China’s behaviour towards Taiwan creates similar concerns. PLA exercises that practice attacks and blockades of Taiwan do not inspire confidence that China prioritises - or is planning for - a peaceful settlement to the status of this island and its 22 million people. That the PLA has made a record number of incursions across the median line in the Taiwan Strait this year is part of this increasingly concerning trend.

The Australian Navy has also experienced recent unsafe and unprofessional behaviour by the PLA Navy and the PLA Air Force. I want to stress that the great bulk of the PLA’s interaction with the ADF are safe and professional. But the size and speed of PLA development means that interaction is occurring much more frequently. And activities that the ADF has conducted in the region for decades, safely and consistent with international law, are increasingly contested by the PLA. 

The activation of sonar while Australian naval divers were in the water in the East China Sea in November and the release of flares in the path of a naval helicopter last month posed a serious risk of injury to our personnel, while they were enforcing UN Security Council sanctions against North Korea.

In the face of these multiple sources of tension it is even more imperative that every country plays is part in managing increasing strategic risk. 

The reliance on security architecture, whether existing or new, is not enough. The lesson of Russia’s invasion of Ukraine is that our agreements, treaties and alliances are only as good as the hard power that backs them up. 

Developing military capability has its place. In Australia’s case, our annual defence spending will almost double over the coming decade to $100 billion, around 2.4 per cent of GDP. 

In addition to our individual capabilities, all nations need to invest in a form of collective deterrence. We cannot just appeal to great powers to conduct strategic competition responsibly. That is too passive. 

Rather we should seek, through our own national capabilities and regional architecture, to build a sustainable balance of power in the Indo-Pacific in which no one country in our region is militarily dominant. 

We must seek a set of conditions in the Indo-Pacific which constrain and ultimately preclude military options as a tool to seize or gain territory by ensuring that the risks of force outweigh any perceived benefit. 

Australia sees its investments in national defence capabilities as a necessary and prudent contribution to this balance. 

We must all deepen our network of strategic partnerships in the Indo-Pacific that more effectively integrate our capabilities. This of course has a strong bilateral dimension.

● ● ● ● ●

**Problems to work on:**
**1.** Reproduce word for word the stretch of the Indo-Pacific security passage from "In the face" through "backs them up.".
**2.** From the entries, quote the stretch from the line that contains "table_cell [654, 1061, 782, 1085]" through the line that contains "table_cell [654, 1036, 782, 1060]", including both of those lines and nothing more.

**Raw records:**
● ● ● ● ●

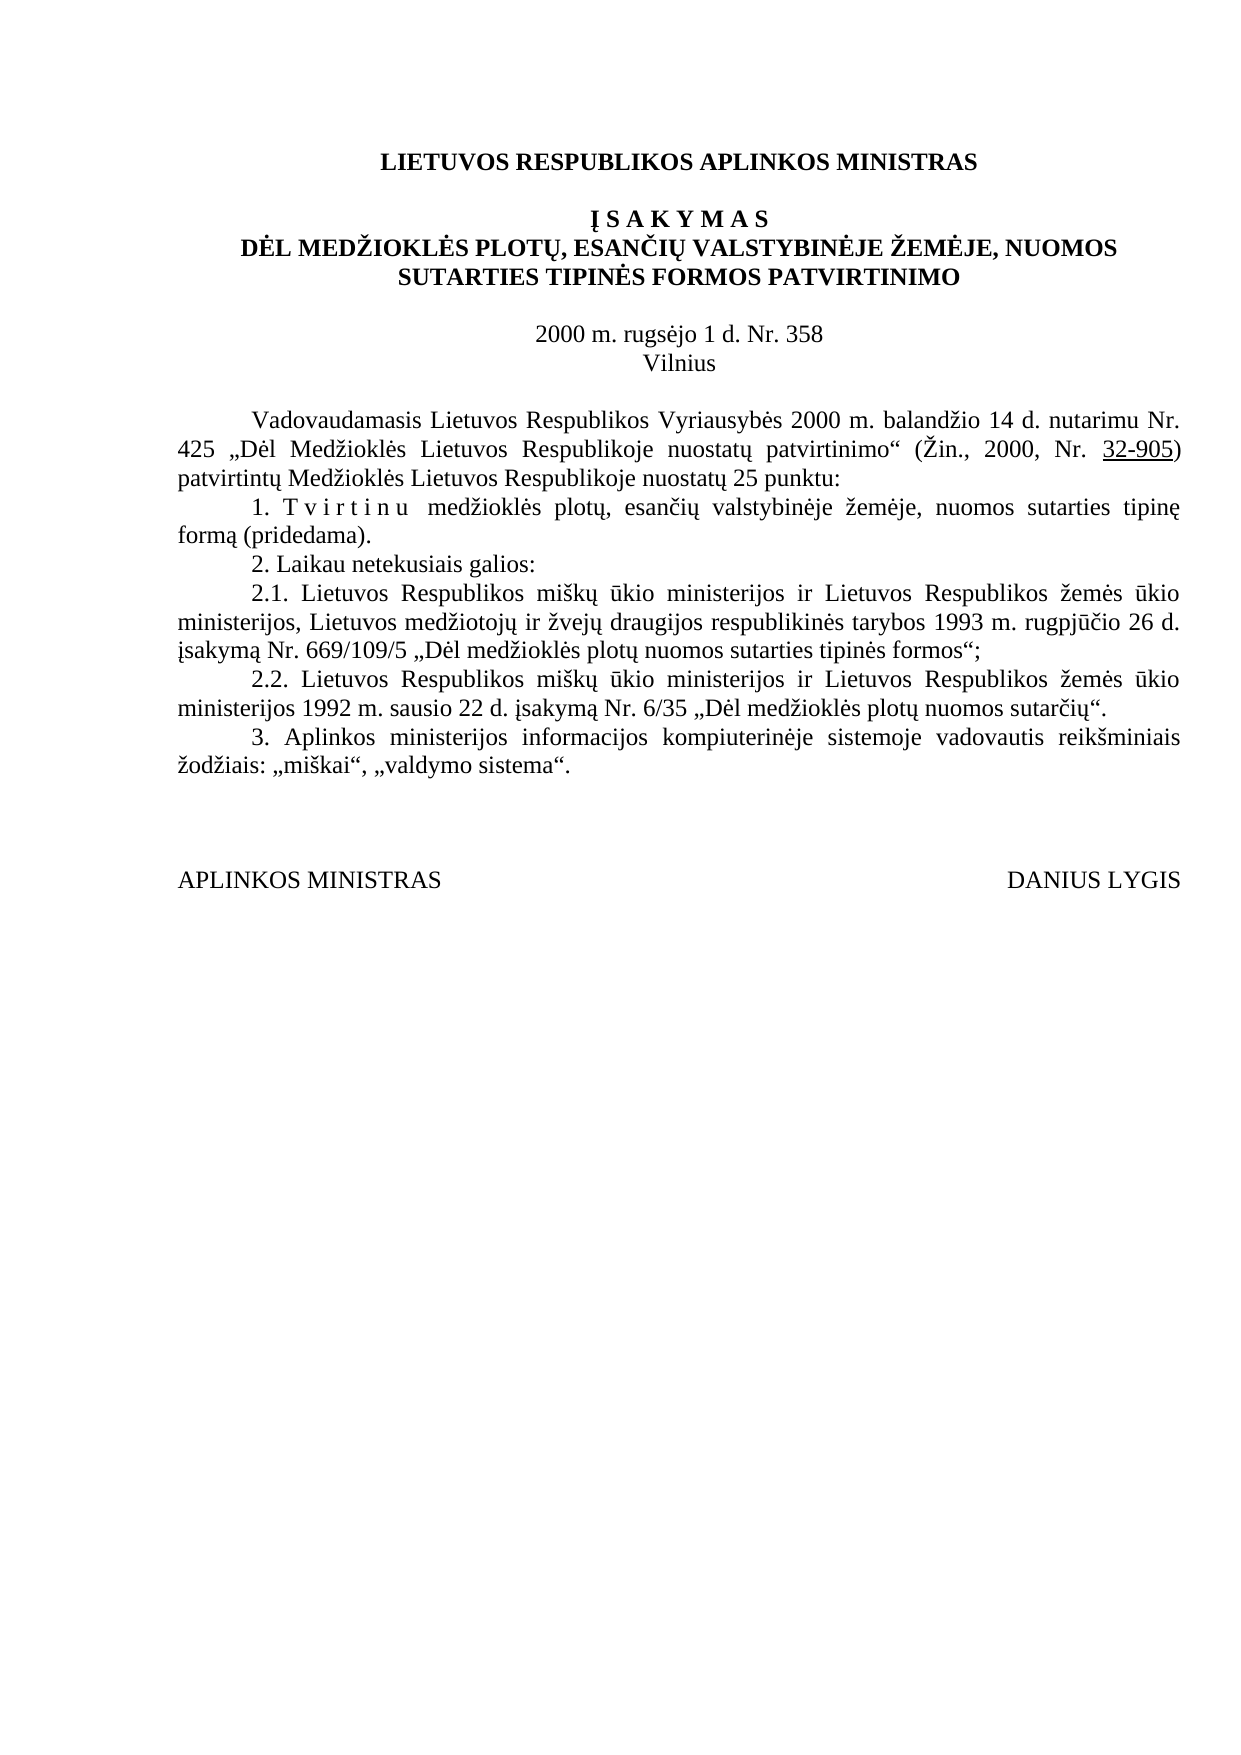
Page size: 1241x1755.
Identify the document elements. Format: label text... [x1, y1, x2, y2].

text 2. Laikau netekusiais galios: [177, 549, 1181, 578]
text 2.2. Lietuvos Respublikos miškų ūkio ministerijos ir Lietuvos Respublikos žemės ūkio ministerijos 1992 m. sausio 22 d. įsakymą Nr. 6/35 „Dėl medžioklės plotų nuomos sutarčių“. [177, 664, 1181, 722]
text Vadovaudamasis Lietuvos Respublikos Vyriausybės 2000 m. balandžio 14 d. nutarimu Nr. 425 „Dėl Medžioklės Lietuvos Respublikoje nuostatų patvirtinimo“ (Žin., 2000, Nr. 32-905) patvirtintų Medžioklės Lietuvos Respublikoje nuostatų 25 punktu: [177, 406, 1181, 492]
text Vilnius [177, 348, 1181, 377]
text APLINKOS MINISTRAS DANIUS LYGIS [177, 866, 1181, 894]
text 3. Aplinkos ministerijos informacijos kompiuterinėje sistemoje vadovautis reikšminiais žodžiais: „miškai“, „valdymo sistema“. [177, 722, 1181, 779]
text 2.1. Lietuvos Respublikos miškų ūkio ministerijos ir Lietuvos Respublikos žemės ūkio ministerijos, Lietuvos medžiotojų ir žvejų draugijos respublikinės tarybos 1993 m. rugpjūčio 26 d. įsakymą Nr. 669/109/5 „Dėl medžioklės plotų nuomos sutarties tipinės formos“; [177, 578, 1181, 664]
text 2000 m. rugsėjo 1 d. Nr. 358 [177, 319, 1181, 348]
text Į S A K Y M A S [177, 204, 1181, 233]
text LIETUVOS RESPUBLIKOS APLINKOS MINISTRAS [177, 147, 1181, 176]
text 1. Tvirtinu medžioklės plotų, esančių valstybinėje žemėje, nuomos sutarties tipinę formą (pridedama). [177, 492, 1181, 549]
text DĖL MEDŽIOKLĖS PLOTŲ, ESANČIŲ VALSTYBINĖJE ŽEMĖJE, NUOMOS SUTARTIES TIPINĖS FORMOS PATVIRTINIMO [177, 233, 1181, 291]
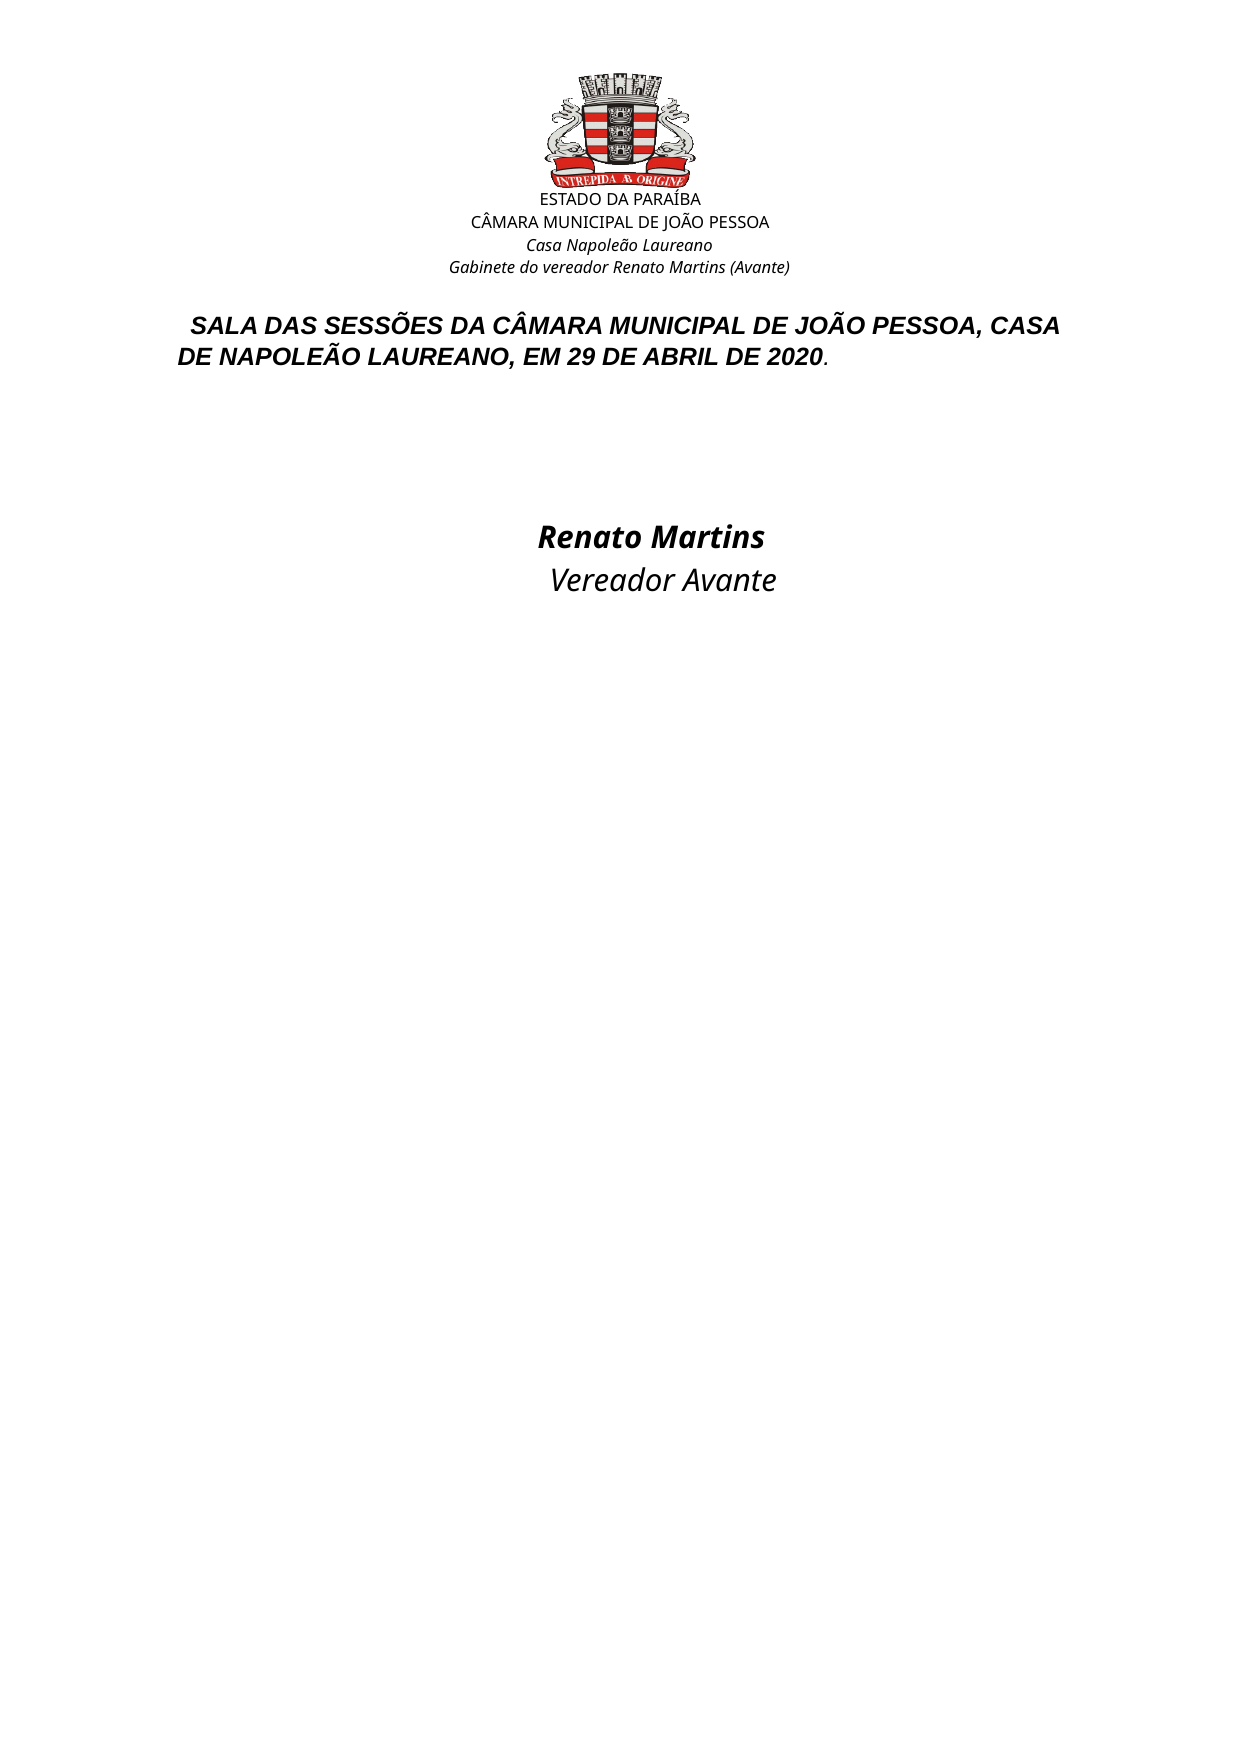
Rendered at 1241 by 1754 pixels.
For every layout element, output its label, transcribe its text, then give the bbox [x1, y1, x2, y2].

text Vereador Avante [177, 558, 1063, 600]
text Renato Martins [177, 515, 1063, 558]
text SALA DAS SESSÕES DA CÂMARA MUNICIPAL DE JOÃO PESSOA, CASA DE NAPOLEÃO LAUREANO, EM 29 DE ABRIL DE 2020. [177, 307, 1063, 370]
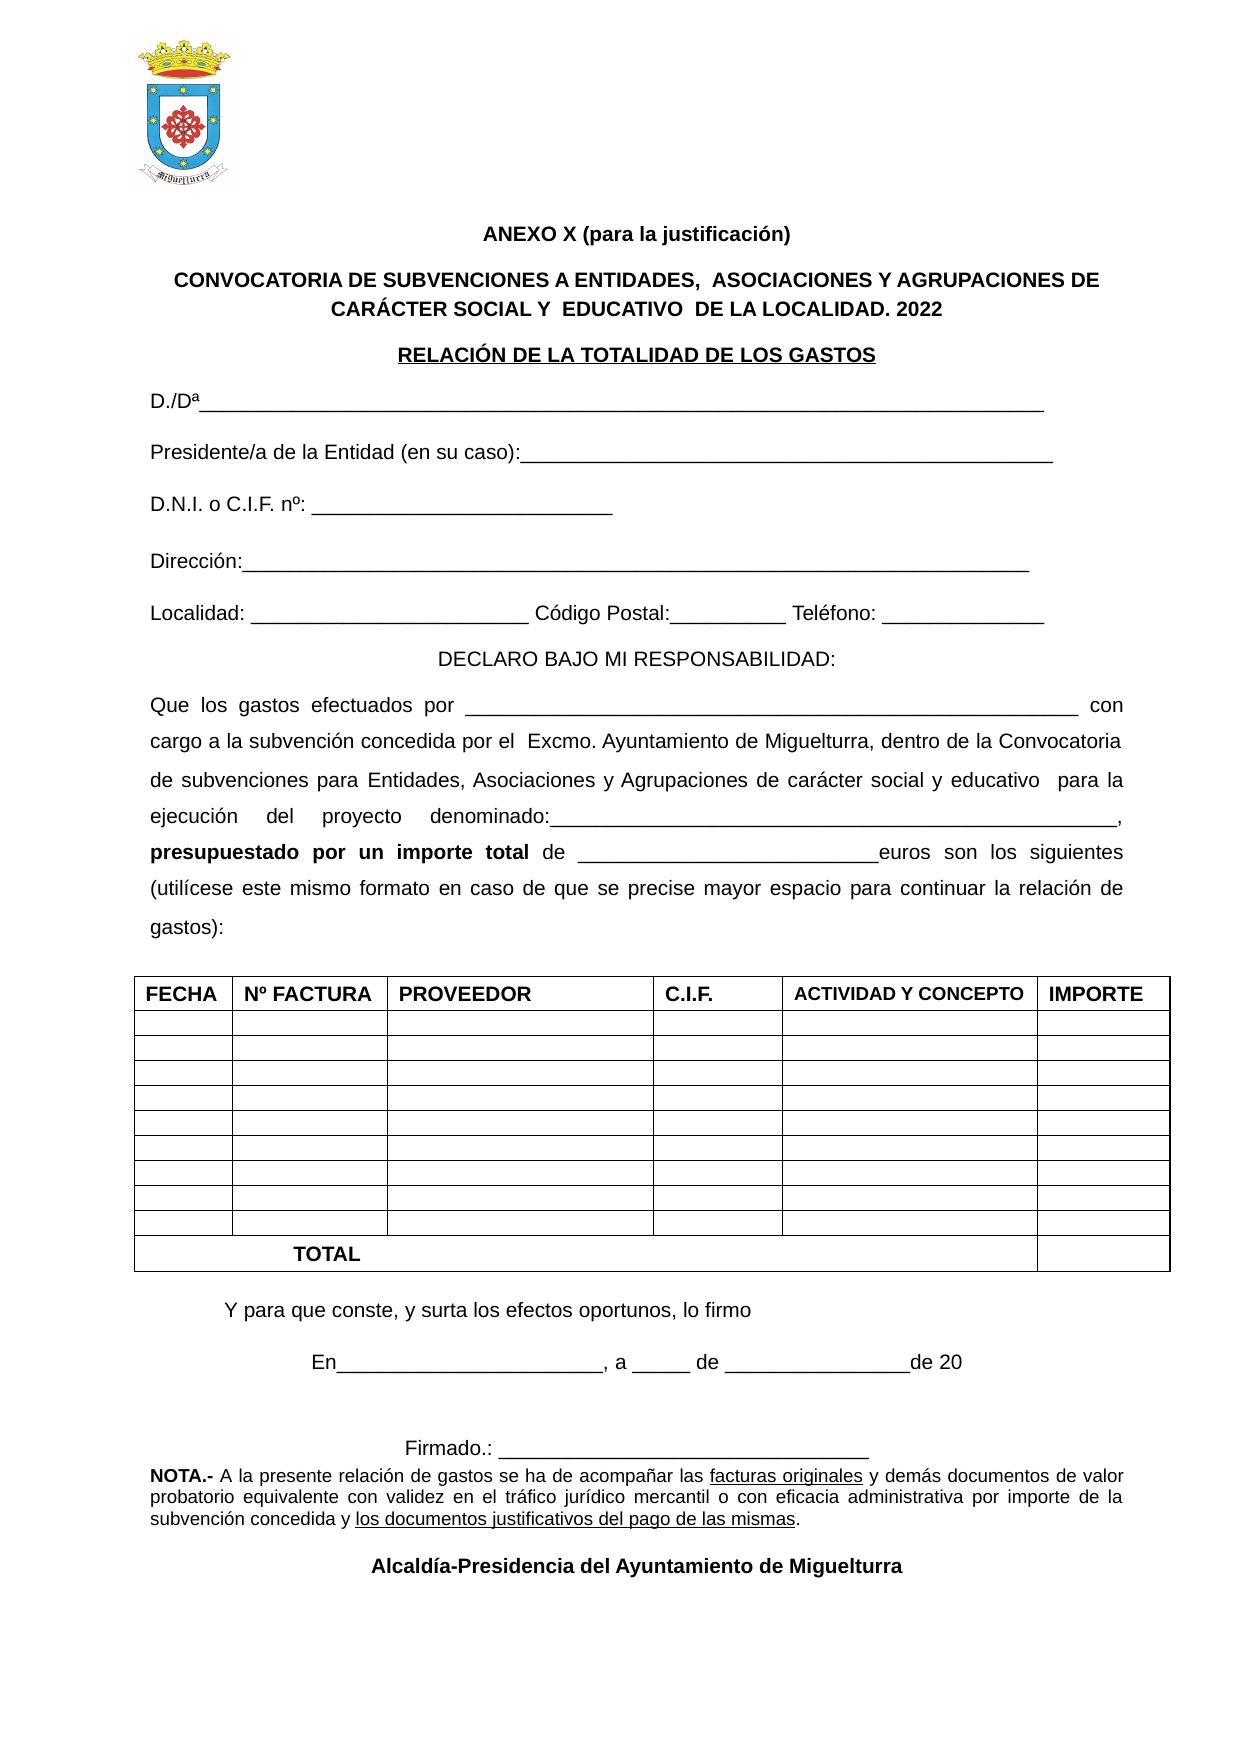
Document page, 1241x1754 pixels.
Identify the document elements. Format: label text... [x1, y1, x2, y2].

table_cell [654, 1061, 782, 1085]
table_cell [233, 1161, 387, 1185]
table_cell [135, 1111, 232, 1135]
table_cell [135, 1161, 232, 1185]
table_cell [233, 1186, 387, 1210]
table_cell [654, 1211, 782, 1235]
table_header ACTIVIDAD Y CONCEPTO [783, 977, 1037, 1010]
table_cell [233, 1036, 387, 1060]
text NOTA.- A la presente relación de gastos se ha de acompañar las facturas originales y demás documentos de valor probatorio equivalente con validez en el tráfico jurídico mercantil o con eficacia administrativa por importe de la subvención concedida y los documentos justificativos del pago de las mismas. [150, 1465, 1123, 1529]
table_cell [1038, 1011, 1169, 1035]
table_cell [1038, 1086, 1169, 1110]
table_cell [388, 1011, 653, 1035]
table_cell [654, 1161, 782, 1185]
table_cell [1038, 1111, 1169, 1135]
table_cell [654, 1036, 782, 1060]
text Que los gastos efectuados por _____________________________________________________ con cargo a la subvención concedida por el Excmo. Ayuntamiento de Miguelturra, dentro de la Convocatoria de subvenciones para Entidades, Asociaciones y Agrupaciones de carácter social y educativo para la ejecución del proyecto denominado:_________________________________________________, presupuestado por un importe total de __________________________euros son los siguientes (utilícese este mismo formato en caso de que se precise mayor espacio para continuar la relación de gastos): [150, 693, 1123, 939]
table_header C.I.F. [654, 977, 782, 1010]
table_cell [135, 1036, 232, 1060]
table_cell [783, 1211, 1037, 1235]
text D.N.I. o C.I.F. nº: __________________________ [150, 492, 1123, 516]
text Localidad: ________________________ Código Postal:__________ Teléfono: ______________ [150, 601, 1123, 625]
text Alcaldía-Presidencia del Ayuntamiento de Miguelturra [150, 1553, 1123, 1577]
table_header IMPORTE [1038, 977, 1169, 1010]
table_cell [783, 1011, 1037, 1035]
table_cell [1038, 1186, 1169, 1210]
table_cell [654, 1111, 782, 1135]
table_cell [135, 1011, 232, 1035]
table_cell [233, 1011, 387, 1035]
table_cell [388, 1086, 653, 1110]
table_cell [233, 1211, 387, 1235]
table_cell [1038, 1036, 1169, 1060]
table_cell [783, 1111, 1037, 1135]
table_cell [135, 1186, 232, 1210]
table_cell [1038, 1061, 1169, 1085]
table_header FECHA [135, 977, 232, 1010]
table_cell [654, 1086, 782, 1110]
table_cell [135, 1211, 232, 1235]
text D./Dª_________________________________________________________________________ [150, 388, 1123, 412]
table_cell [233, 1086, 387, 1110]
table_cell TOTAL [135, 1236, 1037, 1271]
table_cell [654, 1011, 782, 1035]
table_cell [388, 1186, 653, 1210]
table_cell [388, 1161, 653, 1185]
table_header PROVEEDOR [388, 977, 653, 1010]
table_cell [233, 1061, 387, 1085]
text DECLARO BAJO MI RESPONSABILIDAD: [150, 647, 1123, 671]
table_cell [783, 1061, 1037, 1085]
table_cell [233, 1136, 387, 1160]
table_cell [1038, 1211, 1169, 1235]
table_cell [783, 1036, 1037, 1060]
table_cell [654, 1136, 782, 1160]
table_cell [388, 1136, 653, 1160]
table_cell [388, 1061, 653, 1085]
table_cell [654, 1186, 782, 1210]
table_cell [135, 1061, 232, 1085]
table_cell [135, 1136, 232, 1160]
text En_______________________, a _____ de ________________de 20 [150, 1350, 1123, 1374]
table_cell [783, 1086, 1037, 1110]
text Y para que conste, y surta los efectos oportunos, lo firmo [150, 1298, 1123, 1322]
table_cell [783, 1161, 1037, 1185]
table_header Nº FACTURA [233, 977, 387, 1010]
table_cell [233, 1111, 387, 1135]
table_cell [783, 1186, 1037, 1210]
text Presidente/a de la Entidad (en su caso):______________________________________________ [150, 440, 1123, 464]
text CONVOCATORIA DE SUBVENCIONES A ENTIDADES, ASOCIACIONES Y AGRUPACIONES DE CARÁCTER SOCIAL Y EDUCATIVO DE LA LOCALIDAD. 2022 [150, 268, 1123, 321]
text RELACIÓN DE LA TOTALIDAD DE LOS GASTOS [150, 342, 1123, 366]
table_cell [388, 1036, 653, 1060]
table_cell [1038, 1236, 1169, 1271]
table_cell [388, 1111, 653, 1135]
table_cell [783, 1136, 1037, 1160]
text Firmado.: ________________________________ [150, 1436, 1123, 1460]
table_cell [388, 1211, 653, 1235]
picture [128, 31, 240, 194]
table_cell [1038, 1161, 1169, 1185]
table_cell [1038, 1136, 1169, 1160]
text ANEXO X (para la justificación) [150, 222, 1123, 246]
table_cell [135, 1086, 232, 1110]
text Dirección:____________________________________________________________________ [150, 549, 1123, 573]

● ● ● ● ●

**Solved tasks:**
**1.**
In the face of these multiple sources of tension it is even more imperative that every country plays is part in managing increasing strategic risk. 

The reliance on security architecture, whether existing or new, is not enough. The lesson of Russia’s invasion of Ukraine is that our agreements, treaties and alliances are only as good as the hard power that backs them up.

**2.**
table_cell [654, 1061, 782, 1085]
table_cell [233, 1161, 387, 1185]
table_cell [135, 1111, 232, 1135]
table_cell [135, 1161, 232, 1185]
table_cell [233, 1186, 387, 1210]
table_cell [654, 1211, 782, 1235]
table_header ACTIVIDAD Y CONCEPTO [783, 977, 1037, 1010]
table_cell [233, 1036, 387, 1060]
text NOTA.- A la presente relación de gastos se ha de acompañar las facturas originales y demás documentos de valor probatorio equivalente con validez en el tráfico jurídico mercantil o con eficacia administrativa por importe de la subvención concedida y los documentos justificativos del pago de las mismas. [150, 1465, 1123, 1529]
table_cell [1038, 1011, 1169, 1035]
table_cell [1038, 1086, 1169, 1110]
table_cell [388, 1011, 653, 1035]
table_cell [654, 1161, 782, 1185]
table_cell [1038, 1111, 1169, 1135]
table_cell [654, 1036, 782, 1060]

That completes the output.